In the years preceding the pandemic, up to 6,000 high school students typically spent the summer participating in pre-college classes, workshops and institutes at Brown over seven weeks of overlapping sessions. This year, given health and safety guidelines that remain in place, that number is smaller; two cohorts of roughly 400 students each are taking up residence on College Hill for Summer@Brown with a week-long break between sessions to allow for deep cleaning of the facilities.
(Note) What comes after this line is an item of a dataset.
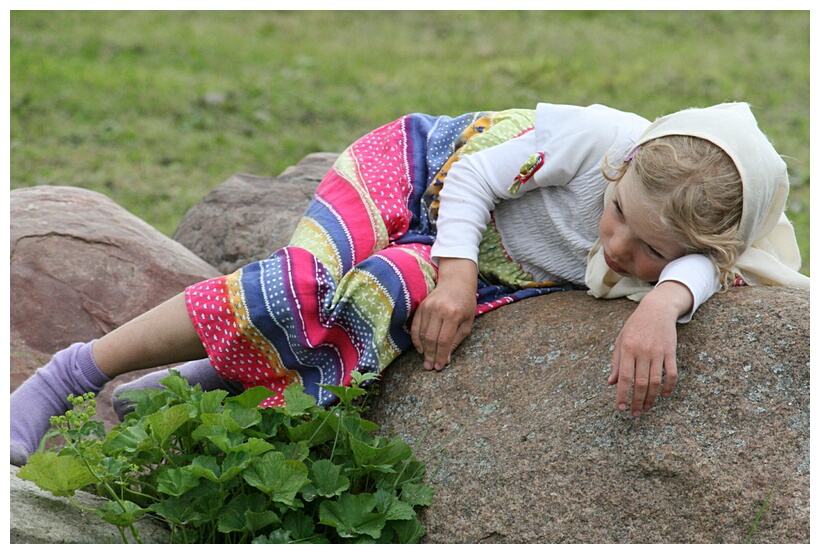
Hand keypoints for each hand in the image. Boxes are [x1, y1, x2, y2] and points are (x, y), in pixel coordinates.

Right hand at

Hailing from 38 states and territories and 28 countries, those students will live and learn on Brown’s campus, choosing from 243 classes that represent the range of Brown’s Open Curriculum. Courses span the academic disciplines — from “Combating Disease in the Modern Age: Virus Evolution” to “Free Will and the Brain: Neuroeconomics and the Science of Decision-Making” — and are taught by faculty, graduate students and instructors affiliated with the University.
Outside of class, students experience the independence of college life and get a taste for what their first year as an undergraduate might look like, snoozed alarms and all. But in Brown’s pre-college programs, there is an extensive safety net for students, which makes the transition a bit smoother, said Adrienne Marcus, dean of pre-college and summer undergraduate programs.
“We expect students to fail, to trip up, to make mistakes — we all do,” she said. “But we want to be there to prop them back up and help them see it as a learning experience.”
In planning for a summer on campus, safety was the top priority. Due to age restrictions on the COVID-19 vaccine eligibility, the Division of Pre-College and Summer Undergraduate Programs operated on the assumption that the incoming students wouldn’t be vaccinated; but Marcus said that nearly all of the program staff were fully vaccinated, and more than 70% of the students in the first session voluntarily shared their fully vaccinated status as well.
Still, precautions were implemented to protect against potential virus spread, including designated dining, academic and residential buildings used solely for the pre-college population, additional staff presence helping to ensure students observe mask-wearing and social-distancing mandates, and routine COVID-19 testing twice-weekly for all students and staff associated with the program.
In addition to being able to attend in-person classes, those precautions made it possible to provide safe and memorable events for the students.